** Exercise objective **
Reproduce every line of the records below verbatim, omitting the pictures.

Extracted records:
— START —

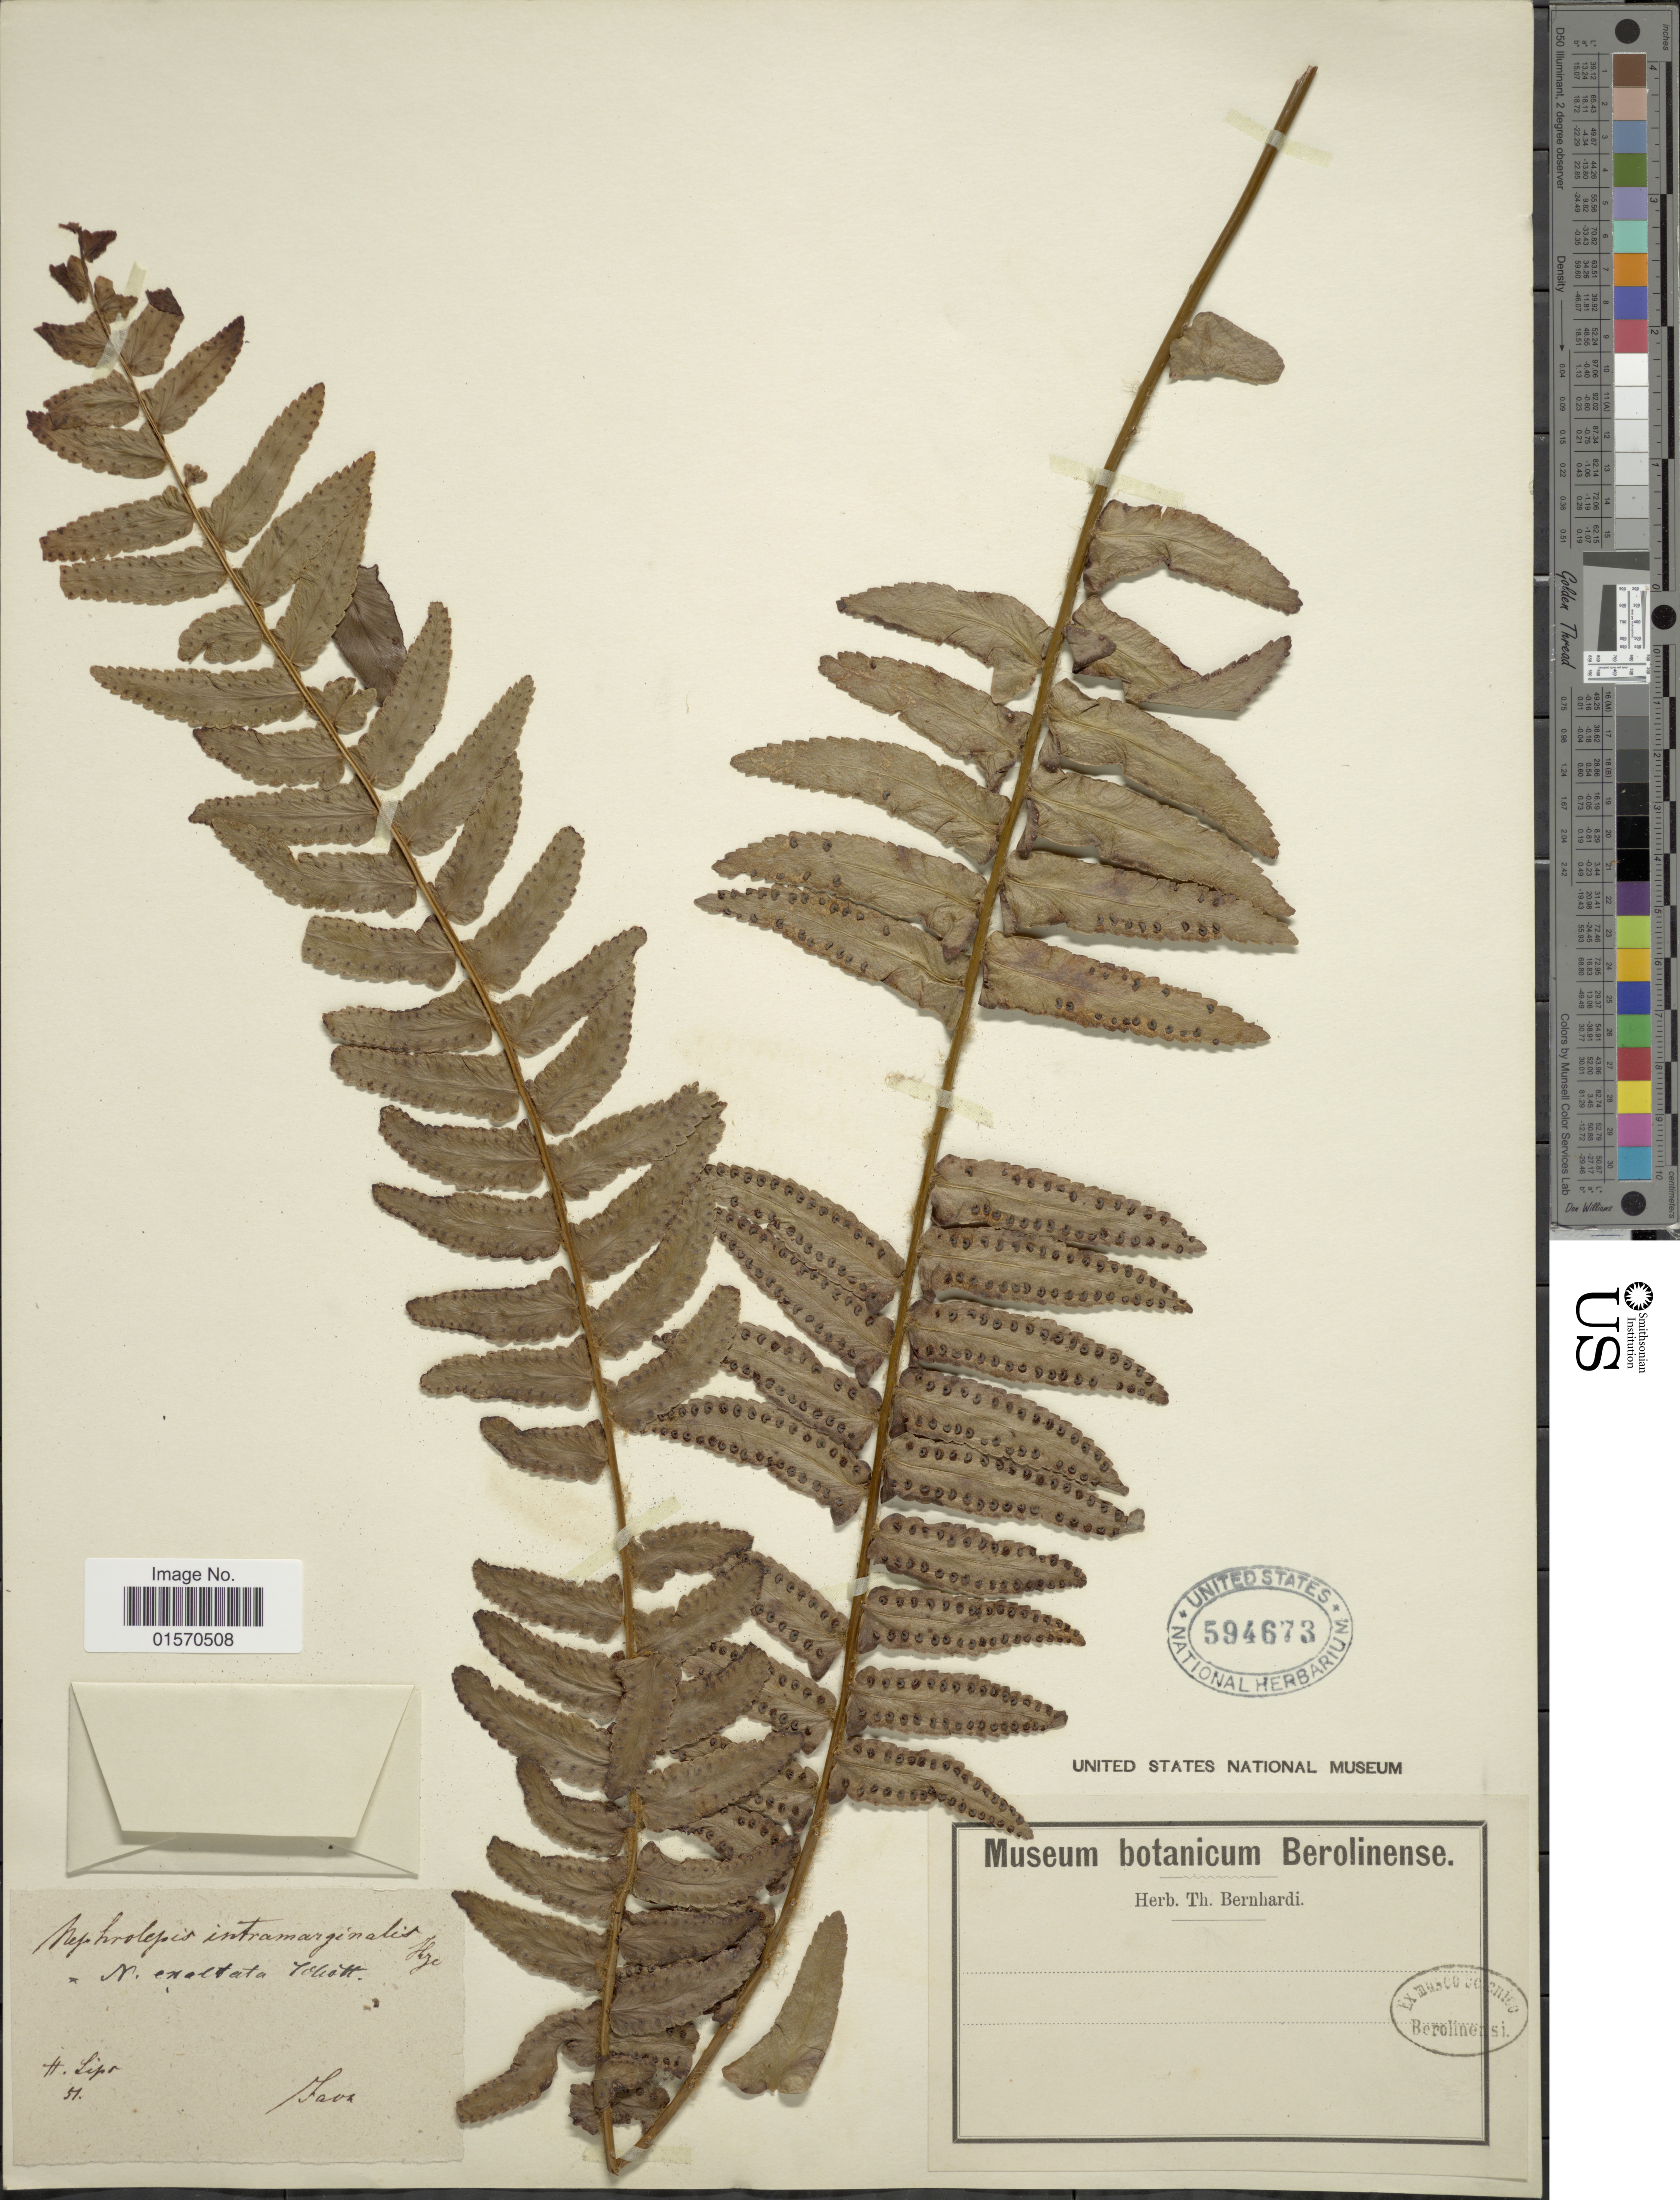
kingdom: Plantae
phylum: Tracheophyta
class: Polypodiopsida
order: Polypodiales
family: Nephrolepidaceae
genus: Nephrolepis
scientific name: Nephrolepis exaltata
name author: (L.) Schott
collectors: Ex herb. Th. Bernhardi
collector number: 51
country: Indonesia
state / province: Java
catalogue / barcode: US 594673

— END —

** Exercise result **
kingdom: Plantae
phylum: Tracheophyta
class: Polypodiopsida
order: Polypodiales
family: Nephrolepidaceae
genus: Nephrolepis
scientific name: Nephrolepis exaltata
name author: (L.) Schott
collectors: Ex herb. Th. Bernhardi
collector number: 51
country: Indonesia
state / province: Java
catalogue / barcode: US 594673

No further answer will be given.